Sebastian still didn’t think so. But if Eisler had goaded or taunted the young man? If he had threatened to expose Beresford’s debt and the way in which he was repaying? Was Blair Beresford capable of killing a nasty, evil old man while in the grip of a rage born of fear and shame?
Sebastian couldn’t be certain, but he thought it possible.
Turning toward his own curricle, Sebastian found himself wondering once again why Samuel Perlman had given him Blair Beresford’s name. And it occurred to him now that the object of Perlman’s animosity might not be Beresford himself so much as Thomas Hope. If whoever killed Daniel Eisler also stole the valuable blue diamond Eisler was handling, then as Eisler’s heir, Perlman would be responsible for compensating the diamond’s owner for its loss—assuming, of course, that the owner could prove Eisler had had the gem in his possession.
Sebastian suspected a man as astute as Hope would have kept detailed records of any such transaction.
But if the blue diamond was indeed the motive for Eisler’s murder, that would require the killer to have known that the old man had the gem in his possession. So how many people would have been privy to that information? Francillon, obviously, and Hope—if the diamond was truly his. Samuel Perlman? Perhaps. Blair Beresford? Possibly. Matt Tyson? Again, possibly, if Beresford knew.
Only, how had Jacques Collot come to hear of it? And who else might have known?
Sebastian started to head back toward Brook Street. Then he changed his mind and turned his horses toward the Strand and the discreet establishment of the lapidary John Francillon.
The shutters were already up on the windows of Francillon’s small shop on the Strand when Sebastian pushed open the door, the jingle of the brass bell filling the air.
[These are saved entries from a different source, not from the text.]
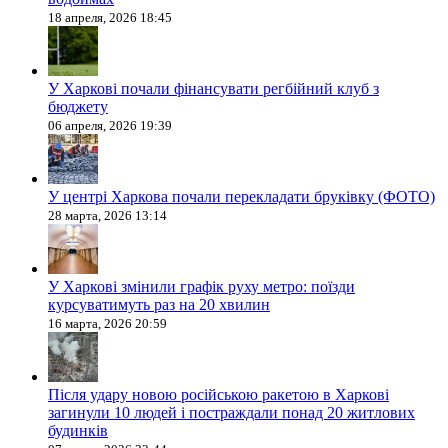
18 апреля, 2026 18:45
У Харкові почали фінансувати регбійний клуб з
бюджету
06 апреля, 2026 19:39
У центрі Харкова почали перекладати бруківку (ФОТО)
28 марта, 2026 13:14
У Харкові змінили графік руху метро: поїзди
курсуватимуть раз на 20 хвилин
16 марта, 2026 20:59
Після удару новою російською ракетою в Харкові
загинули 10 людей і постраждали понад 20 житлових
будинків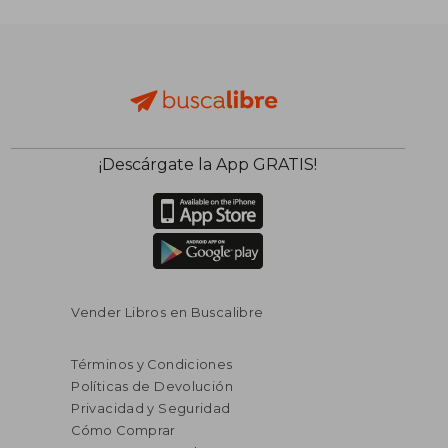
¡Descárgate la App GRATIS!
$ 97.93
$ 46.
45%
45%
dcto.
dcto.
$ 53.86
$ 25.
Vender Libros en Buscalibre
Términos y Condiciones
Políticas de Devolución
Privacidad y Seguridad
Cómo Comprar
Francillon was behind the counter, his back turned, his head bent as he slid a tray into a tall wooden cabinet. “Sorry, we’re closed,” he said without even bothering to look up. “You can come back in the morning, if you like. We open at ten.”
Sebastian said, “I have a few more questions I need to ask you.”
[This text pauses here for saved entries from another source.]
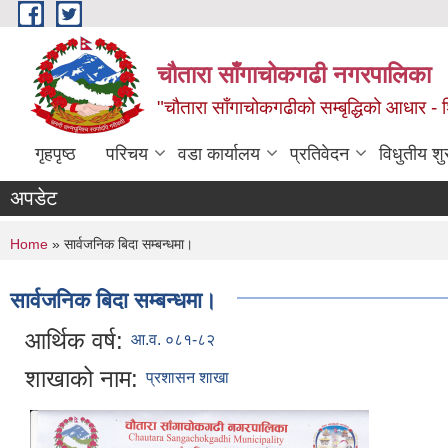
Skip to main content
चौतारा साँगाचोकगढी नगरपालिका
"चौतारा साँगाचोकगढीको सम्बृद्धिको आधार - शिक्
गृहपृष्ठ
परिचय
वडा कार्यालय
प्रतिवेदन
विधुतीय श
अपडेट
You are here
Home
» सार्वजनिक बिदा सम्बन्धमा।
सार्वजनिक बिदा सम्बन्धमा।
आर्थिक वर्ष:
आ.व. ०८१-८२
शाखाको नाम:
प्रशासन शाखा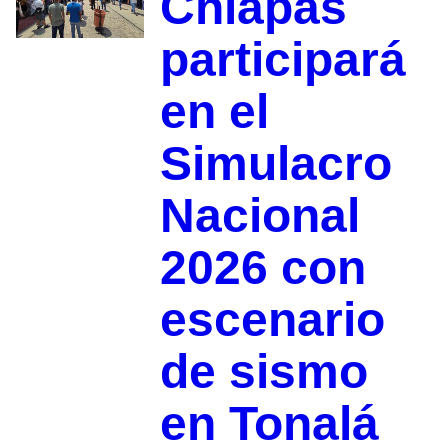
Chiapas
participará
en el
Simulacro
Nacional
2026 con
escenario
de sismo
en Tonalá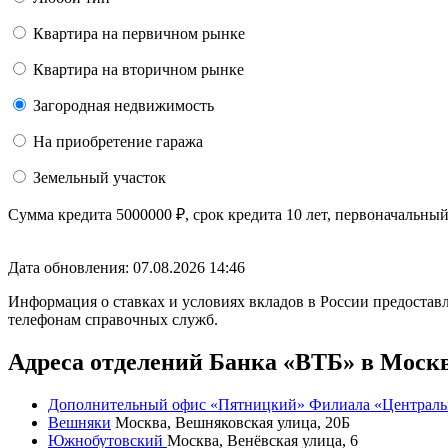
Квартира на первичном рынке
Квартира на вторичном рынке
Загородная недвижимость
На приобретение гаража
Земельный участок
Сумма кредита
5000000
₽
, срок кредита
10 лет
, первоначальны
Дата обновления: 07.08.2026
14:46
Информация о ставках и условиях вкладов в России предоставл
телефонам справочных служб.
Адреса отделений Банка «ВТБ» в Моск
Дополнительный офис «Пятницкий» Филиала «Централь
Вешняки
Москва, Вешняковская улица, 20Б
Южнобутовский
Москва, Венёвская улица, 6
Francillon spun around, the shop’s single oil lamp throwing his lithe shadow across the counter and up over the rows of paintings and specimens on the far wall. “But I have already told you everything!”
“This isn’t about Eisler’s diamond, exactly.” Sebastian placed his forearms on the polished countertop and leaned into them. “I want you to tell me about the theft of the French Crown Jewels.”
Francillon turned to carefully close the cabinet door behind him. “What makes you think I know more than what I have already told you?”
“Because jewels are your business, and this was probably the greatest jewel theft in history. Because your people came from France, so I would imagine you’ve watched the events unfolding there very carefully. And because I don’t think you’re the kind of man who’s comfortable with the idea of letting someone who’s innocent hang for a murder he didn’t commit.”
Francillon smoothed his hands over his hair, as if to reassure himself of its neatness, although there was not a strand out of place. Then he came to rest one hip on a high stool, his laced fingers resting against his thigh, his gaze far, far away. “Very well. Let me see. . . . You know that the revolutionary government confiscated the Crown Jewels from Louis XVI after he attempted to flee the country with his family in the summer of 1791?”